::: The records

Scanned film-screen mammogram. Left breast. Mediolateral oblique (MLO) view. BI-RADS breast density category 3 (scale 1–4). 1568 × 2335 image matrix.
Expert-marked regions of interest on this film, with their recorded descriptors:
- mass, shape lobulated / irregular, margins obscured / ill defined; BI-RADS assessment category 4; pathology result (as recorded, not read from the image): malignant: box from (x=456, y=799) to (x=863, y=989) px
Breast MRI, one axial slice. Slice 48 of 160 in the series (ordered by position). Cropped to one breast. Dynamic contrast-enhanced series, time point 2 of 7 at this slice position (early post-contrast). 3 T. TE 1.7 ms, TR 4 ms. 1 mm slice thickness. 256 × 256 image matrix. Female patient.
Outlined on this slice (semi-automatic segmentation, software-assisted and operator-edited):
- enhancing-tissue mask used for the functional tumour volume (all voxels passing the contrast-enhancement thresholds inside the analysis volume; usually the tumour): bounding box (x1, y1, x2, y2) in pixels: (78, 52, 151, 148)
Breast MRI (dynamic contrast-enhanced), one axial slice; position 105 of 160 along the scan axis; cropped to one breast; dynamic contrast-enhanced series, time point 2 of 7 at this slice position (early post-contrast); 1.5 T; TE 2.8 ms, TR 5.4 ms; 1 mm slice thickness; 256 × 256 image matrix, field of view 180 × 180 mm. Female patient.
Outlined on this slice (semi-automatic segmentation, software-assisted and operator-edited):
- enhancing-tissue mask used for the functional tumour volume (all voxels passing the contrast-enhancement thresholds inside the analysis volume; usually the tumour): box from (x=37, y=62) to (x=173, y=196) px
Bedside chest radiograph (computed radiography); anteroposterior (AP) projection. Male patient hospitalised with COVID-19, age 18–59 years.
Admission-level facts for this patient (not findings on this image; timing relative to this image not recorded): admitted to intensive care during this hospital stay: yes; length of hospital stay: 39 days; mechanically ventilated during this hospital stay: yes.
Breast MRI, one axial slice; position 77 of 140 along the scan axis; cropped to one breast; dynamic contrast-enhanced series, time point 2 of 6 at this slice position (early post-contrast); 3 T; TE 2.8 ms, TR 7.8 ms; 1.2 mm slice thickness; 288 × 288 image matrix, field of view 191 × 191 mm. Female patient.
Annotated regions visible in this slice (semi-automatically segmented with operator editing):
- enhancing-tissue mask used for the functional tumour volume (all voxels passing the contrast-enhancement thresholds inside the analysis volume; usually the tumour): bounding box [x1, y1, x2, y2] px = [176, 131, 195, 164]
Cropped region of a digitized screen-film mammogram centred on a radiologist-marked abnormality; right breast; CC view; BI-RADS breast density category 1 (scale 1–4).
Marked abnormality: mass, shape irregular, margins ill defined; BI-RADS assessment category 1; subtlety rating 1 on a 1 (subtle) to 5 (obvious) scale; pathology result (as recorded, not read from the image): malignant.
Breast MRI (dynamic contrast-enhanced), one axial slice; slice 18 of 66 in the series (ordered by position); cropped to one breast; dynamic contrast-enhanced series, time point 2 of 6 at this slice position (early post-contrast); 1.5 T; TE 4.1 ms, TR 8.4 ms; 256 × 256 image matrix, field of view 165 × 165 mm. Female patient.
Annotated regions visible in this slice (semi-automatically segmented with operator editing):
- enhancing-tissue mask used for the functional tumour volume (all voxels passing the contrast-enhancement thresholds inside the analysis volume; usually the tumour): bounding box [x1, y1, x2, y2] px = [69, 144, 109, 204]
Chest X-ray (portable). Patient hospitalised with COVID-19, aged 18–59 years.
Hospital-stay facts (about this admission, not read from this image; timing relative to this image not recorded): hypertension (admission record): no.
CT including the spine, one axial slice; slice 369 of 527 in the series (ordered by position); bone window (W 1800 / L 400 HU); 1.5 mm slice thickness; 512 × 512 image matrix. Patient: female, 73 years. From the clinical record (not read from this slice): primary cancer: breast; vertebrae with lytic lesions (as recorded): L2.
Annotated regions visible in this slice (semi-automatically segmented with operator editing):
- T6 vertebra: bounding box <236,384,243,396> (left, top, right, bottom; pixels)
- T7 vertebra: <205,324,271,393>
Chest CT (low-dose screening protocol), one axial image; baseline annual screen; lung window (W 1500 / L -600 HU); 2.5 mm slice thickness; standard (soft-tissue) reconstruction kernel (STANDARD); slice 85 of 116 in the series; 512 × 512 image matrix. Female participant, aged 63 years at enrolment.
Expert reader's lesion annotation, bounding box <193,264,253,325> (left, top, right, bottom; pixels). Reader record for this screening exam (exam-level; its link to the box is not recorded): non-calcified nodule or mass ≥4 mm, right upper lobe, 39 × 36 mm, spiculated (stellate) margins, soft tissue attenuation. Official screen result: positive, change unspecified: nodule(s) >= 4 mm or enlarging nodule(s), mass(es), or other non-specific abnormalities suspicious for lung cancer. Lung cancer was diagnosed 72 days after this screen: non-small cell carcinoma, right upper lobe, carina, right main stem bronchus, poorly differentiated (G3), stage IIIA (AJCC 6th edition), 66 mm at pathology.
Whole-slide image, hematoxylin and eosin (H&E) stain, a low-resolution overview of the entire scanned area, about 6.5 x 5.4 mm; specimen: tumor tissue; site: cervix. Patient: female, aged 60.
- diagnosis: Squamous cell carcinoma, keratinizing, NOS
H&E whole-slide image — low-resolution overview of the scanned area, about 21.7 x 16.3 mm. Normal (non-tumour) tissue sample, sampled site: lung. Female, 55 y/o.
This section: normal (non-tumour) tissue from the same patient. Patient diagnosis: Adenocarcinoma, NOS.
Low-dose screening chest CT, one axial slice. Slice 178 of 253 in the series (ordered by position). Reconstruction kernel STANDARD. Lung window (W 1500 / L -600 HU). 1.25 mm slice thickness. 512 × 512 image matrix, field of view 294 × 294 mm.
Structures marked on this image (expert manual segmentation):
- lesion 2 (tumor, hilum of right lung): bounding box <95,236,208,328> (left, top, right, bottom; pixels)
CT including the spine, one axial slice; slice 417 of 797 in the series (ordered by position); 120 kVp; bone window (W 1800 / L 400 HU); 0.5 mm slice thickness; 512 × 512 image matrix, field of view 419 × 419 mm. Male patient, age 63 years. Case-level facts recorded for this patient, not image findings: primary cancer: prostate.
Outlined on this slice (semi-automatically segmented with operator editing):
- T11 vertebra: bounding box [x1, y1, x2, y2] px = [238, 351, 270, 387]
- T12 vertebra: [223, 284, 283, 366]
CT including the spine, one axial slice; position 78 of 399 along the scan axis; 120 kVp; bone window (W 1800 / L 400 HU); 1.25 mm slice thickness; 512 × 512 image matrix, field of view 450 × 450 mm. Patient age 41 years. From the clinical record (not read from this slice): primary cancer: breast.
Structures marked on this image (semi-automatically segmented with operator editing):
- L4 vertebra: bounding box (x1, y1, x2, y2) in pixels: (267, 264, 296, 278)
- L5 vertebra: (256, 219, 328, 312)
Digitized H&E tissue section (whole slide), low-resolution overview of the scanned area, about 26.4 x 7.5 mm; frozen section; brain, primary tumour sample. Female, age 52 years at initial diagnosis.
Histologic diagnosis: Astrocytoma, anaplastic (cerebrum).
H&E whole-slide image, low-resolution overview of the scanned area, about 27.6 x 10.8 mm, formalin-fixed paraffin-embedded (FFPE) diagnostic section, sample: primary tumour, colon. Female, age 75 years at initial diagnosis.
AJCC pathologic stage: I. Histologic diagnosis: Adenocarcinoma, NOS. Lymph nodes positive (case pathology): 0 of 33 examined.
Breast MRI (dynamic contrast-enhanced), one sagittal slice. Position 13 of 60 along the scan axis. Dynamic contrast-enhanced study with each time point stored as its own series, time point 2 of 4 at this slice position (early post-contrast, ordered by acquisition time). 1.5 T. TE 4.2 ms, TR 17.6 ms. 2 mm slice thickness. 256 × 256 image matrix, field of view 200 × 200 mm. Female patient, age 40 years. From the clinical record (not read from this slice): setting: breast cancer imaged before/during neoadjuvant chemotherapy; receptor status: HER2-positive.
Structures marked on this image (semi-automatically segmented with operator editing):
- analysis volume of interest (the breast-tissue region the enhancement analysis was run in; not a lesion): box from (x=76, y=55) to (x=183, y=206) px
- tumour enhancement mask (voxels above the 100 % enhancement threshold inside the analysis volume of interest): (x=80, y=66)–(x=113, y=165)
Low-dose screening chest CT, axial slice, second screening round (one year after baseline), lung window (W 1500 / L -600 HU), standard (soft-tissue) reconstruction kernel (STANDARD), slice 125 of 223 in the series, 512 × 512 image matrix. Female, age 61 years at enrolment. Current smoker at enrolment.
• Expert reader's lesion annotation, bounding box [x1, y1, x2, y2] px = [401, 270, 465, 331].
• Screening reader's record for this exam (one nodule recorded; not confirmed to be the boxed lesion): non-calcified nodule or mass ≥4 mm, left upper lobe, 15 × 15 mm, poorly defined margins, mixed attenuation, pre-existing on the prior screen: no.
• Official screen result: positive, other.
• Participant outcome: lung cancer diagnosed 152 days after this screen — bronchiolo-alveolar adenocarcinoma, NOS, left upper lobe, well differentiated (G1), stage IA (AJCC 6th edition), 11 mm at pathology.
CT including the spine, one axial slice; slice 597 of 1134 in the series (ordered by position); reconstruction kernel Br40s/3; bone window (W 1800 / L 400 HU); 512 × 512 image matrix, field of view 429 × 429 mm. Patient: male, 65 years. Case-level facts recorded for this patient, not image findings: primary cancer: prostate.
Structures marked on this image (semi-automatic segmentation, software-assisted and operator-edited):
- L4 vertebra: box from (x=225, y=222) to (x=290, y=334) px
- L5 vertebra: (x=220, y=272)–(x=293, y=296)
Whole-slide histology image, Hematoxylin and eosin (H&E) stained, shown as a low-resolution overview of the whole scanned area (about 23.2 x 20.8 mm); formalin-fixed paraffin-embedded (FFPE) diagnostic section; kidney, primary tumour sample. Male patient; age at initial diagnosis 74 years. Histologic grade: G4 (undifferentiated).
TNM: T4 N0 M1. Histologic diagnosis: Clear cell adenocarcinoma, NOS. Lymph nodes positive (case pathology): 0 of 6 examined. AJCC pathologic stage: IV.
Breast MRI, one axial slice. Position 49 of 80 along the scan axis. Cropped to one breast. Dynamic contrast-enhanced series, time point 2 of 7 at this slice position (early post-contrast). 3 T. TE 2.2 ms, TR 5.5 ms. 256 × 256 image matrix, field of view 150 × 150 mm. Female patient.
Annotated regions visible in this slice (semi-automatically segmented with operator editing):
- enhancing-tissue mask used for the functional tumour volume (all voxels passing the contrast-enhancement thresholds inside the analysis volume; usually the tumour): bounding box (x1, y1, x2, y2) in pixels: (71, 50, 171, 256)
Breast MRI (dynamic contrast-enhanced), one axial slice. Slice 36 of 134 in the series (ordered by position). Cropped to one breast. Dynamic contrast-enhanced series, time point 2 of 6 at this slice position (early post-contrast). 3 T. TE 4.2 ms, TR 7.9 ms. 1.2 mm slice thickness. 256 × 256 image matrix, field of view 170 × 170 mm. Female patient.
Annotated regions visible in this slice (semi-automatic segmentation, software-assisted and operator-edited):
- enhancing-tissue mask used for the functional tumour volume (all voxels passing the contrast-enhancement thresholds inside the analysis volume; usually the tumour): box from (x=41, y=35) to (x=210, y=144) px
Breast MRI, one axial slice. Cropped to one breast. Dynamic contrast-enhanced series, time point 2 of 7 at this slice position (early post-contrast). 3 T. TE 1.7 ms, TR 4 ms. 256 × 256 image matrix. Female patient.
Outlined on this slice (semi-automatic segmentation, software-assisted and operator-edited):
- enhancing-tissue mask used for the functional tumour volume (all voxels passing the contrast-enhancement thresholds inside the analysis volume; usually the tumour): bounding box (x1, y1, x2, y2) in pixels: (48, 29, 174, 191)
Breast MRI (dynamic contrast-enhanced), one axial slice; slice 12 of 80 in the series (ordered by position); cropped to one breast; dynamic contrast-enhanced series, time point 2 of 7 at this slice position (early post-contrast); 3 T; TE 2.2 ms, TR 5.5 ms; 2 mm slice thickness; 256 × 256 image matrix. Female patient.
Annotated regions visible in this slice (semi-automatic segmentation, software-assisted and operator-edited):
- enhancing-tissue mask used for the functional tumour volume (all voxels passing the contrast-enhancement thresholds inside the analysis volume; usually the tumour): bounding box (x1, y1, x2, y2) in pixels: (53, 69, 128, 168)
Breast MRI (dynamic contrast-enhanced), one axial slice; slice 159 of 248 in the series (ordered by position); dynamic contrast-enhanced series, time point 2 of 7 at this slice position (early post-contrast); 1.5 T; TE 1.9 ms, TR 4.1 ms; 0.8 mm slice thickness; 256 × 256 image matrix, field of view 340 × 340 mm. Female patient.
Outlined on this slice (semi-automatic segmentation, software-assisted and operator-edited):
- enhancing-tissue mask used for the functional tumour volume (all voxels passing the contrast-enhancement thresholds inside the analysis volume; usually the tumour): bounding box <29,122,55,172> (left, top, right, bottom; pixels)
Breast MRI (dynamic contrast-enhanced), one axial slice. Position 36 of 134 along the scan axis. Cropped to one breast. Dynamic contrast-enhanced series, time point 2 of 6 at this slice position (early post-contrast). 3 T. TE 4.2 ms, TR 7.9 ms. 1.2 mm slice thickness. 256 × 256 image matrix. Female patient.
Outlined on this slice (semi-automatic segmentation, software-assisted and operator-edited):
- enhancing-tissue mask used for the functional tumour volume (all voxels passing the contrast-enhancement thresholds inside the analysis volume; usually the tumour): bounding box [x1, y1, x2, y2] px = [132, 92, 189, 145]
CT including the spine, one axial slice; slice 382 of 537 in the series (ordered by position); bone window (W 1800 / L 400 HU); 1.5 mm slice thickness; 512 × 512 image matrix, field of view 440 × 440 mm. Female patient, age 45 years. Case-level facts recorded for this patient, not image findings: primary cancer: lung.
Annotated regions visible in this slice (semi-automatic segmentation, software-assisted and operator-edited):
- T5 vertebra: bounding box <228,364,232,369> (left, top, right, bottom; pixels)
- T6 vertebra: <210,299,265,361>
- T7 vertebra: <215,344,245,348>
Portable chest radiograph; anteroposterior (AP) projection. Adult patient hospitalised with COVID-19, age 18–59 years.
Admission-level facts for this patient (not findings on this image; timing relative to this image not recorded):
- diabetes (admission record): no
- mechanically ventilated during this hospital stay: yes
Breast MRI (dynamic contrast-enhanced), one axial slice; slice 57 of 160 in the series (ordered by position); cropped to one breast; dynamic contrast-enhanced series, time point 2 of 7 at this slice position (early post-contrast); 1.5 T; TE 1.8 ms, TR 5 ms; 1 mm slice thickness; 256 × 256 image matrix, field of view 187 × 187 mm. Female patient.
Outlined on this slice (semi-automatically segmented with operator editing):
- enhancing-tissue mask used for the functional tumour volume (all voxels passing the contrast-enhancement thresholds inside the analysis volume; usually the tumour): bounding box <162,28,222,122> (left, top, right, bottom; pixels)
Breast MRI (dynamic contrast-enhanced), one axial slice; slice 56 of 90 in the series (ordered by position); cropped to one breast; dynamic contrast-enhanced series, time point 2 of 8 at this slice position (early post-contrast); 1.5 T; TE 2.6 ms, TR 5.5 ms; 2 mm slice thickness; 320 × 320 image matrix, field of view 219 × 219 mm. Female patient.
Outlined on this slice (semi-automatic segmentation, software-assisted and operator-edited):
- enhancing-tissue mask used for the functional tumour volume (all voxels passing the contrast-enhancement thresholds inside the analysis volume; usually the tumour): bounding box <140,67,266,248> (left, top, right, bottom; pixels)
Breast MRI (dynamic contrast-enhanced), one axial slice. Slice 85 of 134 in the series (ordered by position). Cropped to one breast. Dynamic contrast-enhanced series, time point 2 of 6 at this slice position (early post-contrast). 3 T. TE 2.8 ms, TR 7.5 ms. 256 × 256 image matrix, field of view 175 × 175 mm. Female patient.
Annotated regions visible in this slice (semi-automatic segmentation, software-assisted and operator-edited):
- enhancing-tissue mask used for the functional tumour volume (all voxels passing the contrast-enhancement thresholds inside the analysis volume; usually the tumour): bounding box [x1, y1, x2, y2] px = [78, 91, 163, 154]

::::::

Activity>
Of all the entries above, output exactly the lines between the one holding "144, 109, 204]" and the one holding "Hospital-stay facts (about", inclusive.

The answer>
- enhancing-tissue mask used for the functional tumour volume (all voxels passing the contrast-enhancement thresholds inside the analysis volume; usually the tumour): bounding box [x1, y1, x2, y2] px = [69, 144, 109, 204]
Chest X-ray (portable). Patient hospitalised with COVID-19, aged 18–59 years.
Hospital-stay facts (about this admission, not read from this image; timing relative to this image not recorded): hypertension (admission record): no.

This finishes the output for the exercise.